Like the Bollywood movie story of a homegrown engineer who makes his innovations more locally relevant, the old electronics warhorse is attempting to rebound in a market dominated by Korean labels such as Samsung and LG with products that have that extra local touch, reports Rachit Vats.

business Updated: Aug 15, 2010 23:32 IST
Rachit Vats

You can call it the “3 Idiots” formula, and Onida is adapting it.

Like the Bollywood movie story of a homegrown engineer who makes his innovations more locally relevant, the old electronics warhorse is attempting to rebound in a market dominated by Korean labels such as Samsung and LG with products that have that extra local touch.

Mirc Electronics, which championed the brand — said to be an anagram of Noida — is stepping up research and development as it aims a growth target of 35 to 40 per cent in the current financial year with a turnover of R2,500 crore.

You could soon see from the Onida stable a washing machine with a built-in brush to scrub collars or spots, mobile phones that have a component to repel mosquitoes and air conditioners that tell you how much electricity you have saved.

The company that grabbed eyeballs with a devil-like mascot who touted a television set as “Neighbour’s Envy, Owner’s Pride” has already LCD television sets that play movies through a USB drive, which it says is doing well in rural areas.
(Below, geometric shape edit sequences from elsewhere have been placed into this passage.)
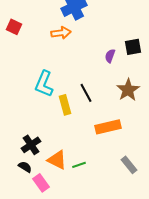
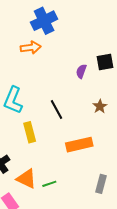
brown star: (128, 90) -> (100, 106), size x0.6
yellow rectangle: (65, 105) -> (30, 132), moved
gray rectangle: (129, 165) -> (101, 184), turned 54

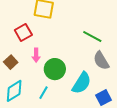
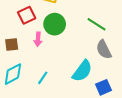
brown square: (11, 62) -> (12, 44), turned 32
green circle: (55, 69) -> (55, 24), moved

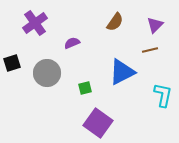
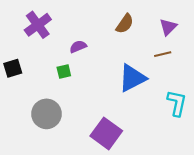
gray circle: (47, 73) -> (46, 114), moved
green square: (85, 88) -> (64, 72), moved

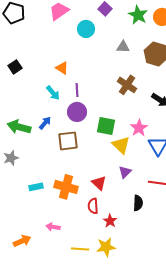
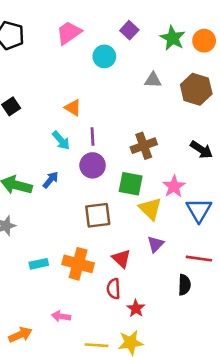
brown cross: (127, 85) -> (144, 146), moved, turned 36
brown square: (68, 141) -> (98, 215), moved
black semicircle: (138, 203) -> (184, 285), moved

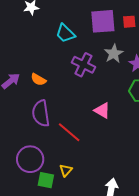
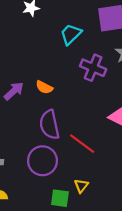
cyan trapezoid: (65, 33) -> (71, 34), turned 95
purple circle: (30, 159) -> (42, 161), moved

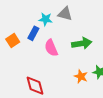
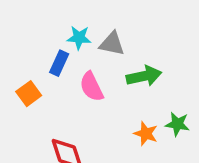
gray triangle: (65, 14) -> (112, 44), moved
orange square: (13, 41) -> (29, 94), moved

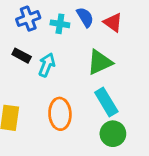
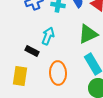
black rectangle: (22, 56) -> (32, 51), moved

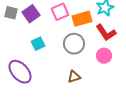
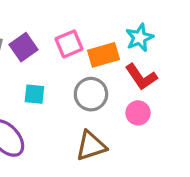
cyan square: (38, 44) -> (34, 94), turned 32
brown triangle: (74, 77) -> (91, 146), size x1.5

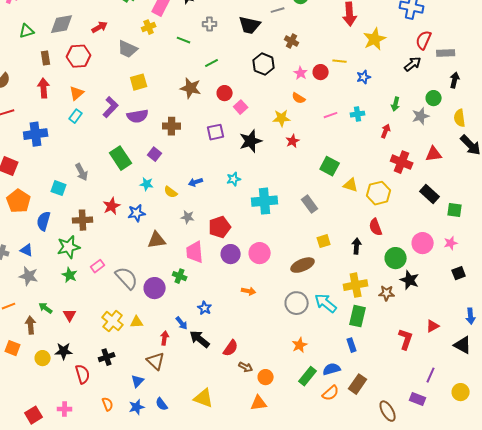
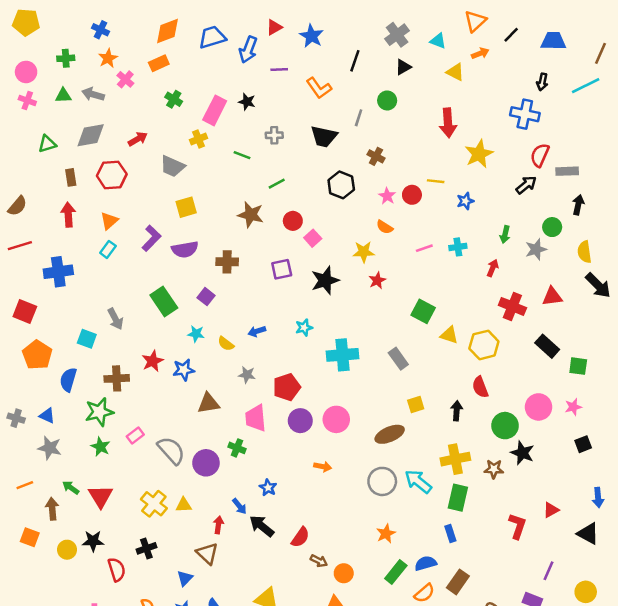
gray line: (278, 10) -> (359, 118), turned -56
red triangle: (70, 315) -> (101, 496), size x1.5

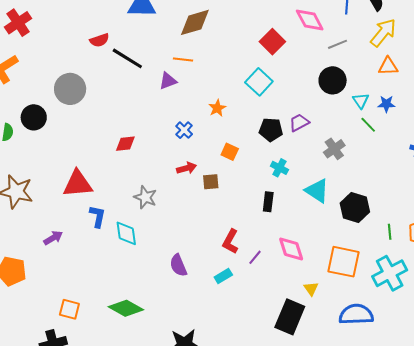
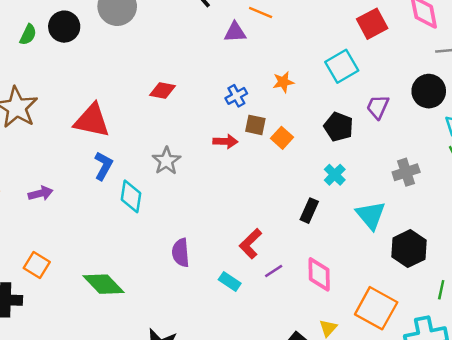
purple trapezoid: (299, 123) -> (378, 107), moved, turned -55
brown square: (211, 182) -> (255, 125), moved
purple arrow: (53, 238) -> (41, 193), moved
cyan rectangle: (223, 276) -> (230, 281), turned 48

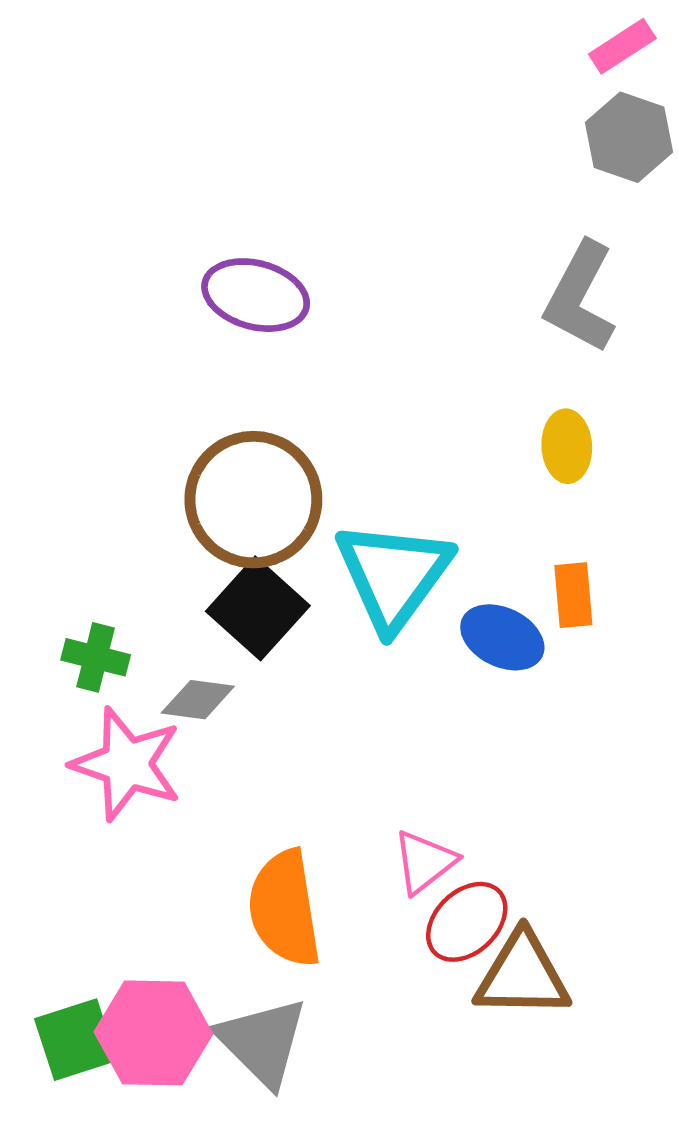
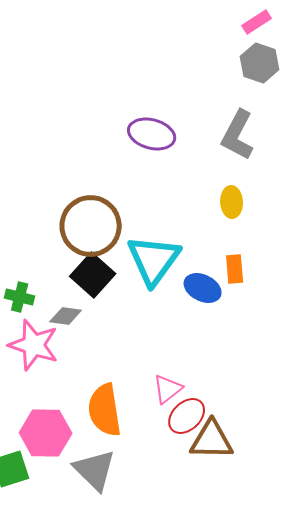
purple ellipse: (256, 295) -> (152, 134), moved
pink hexagon: (153, 1033) -> (46, 433), moved

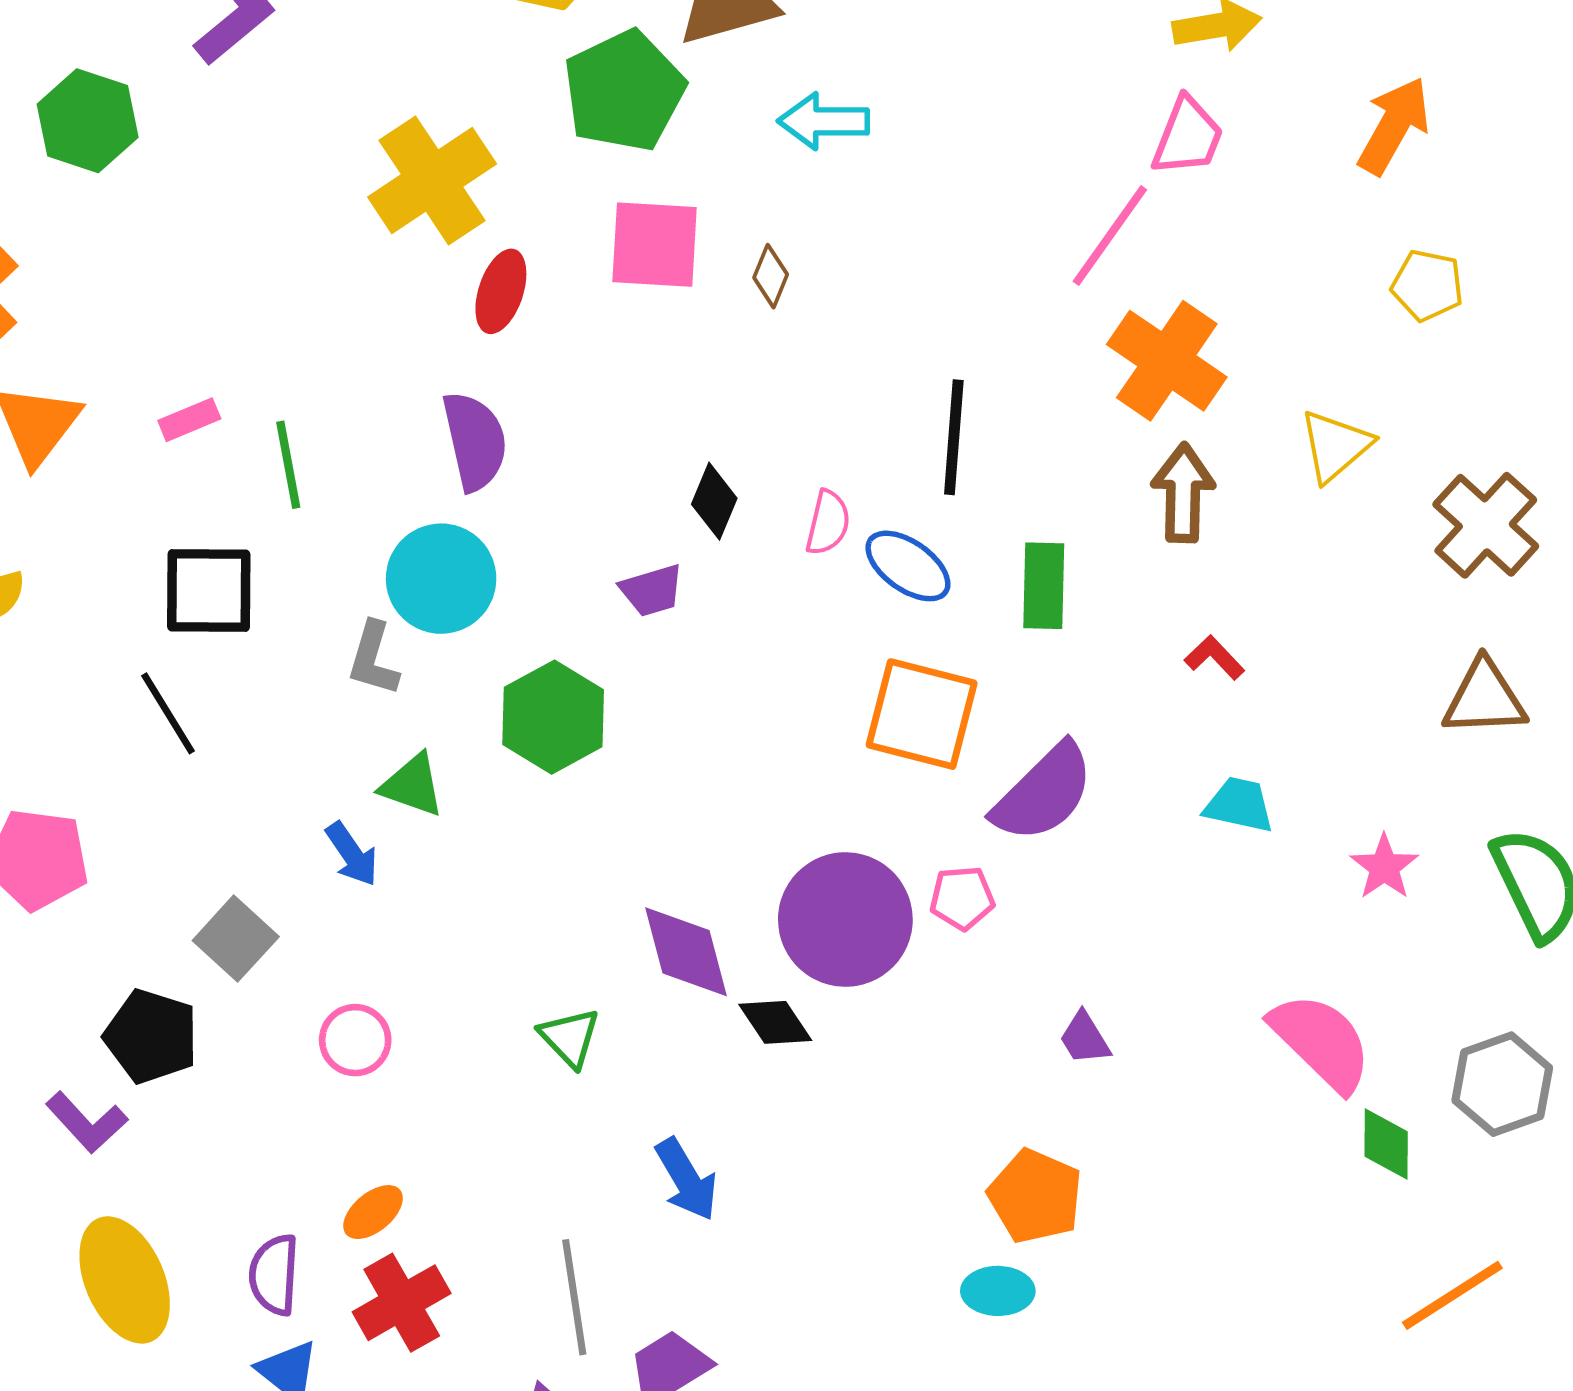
“Innovation is not simply high-end technology, but also ensuring that your product meets non-verbalised needs of consumers,” said Gulu Mirchandani, chairman, Mirc.

The brush-laden washing machines would sell in the R10,000-18,000 range.

Sriram Krishnamurthy, vice-president, sales, marketing and service for Onida, said as many as 93 per cent of Indian customers use a hand-brush because even fully automatic machines do not have the facility.

In mobile phones, the company plans to take its market share to 3 per cent from the current 1 per cent through its handsets in the R2,000-4,000 range.

“The international players, when they came in, outdid Indian players with their deep advertising spend. We are now looking at evening out this long deficit,” Krishnamurthy said.

“Indian players have an advantage as going forward, local innovation will be very important for growth," said Rashmi Upadhya, managing consultant, strategy, at PricewaterhouseCoopers India.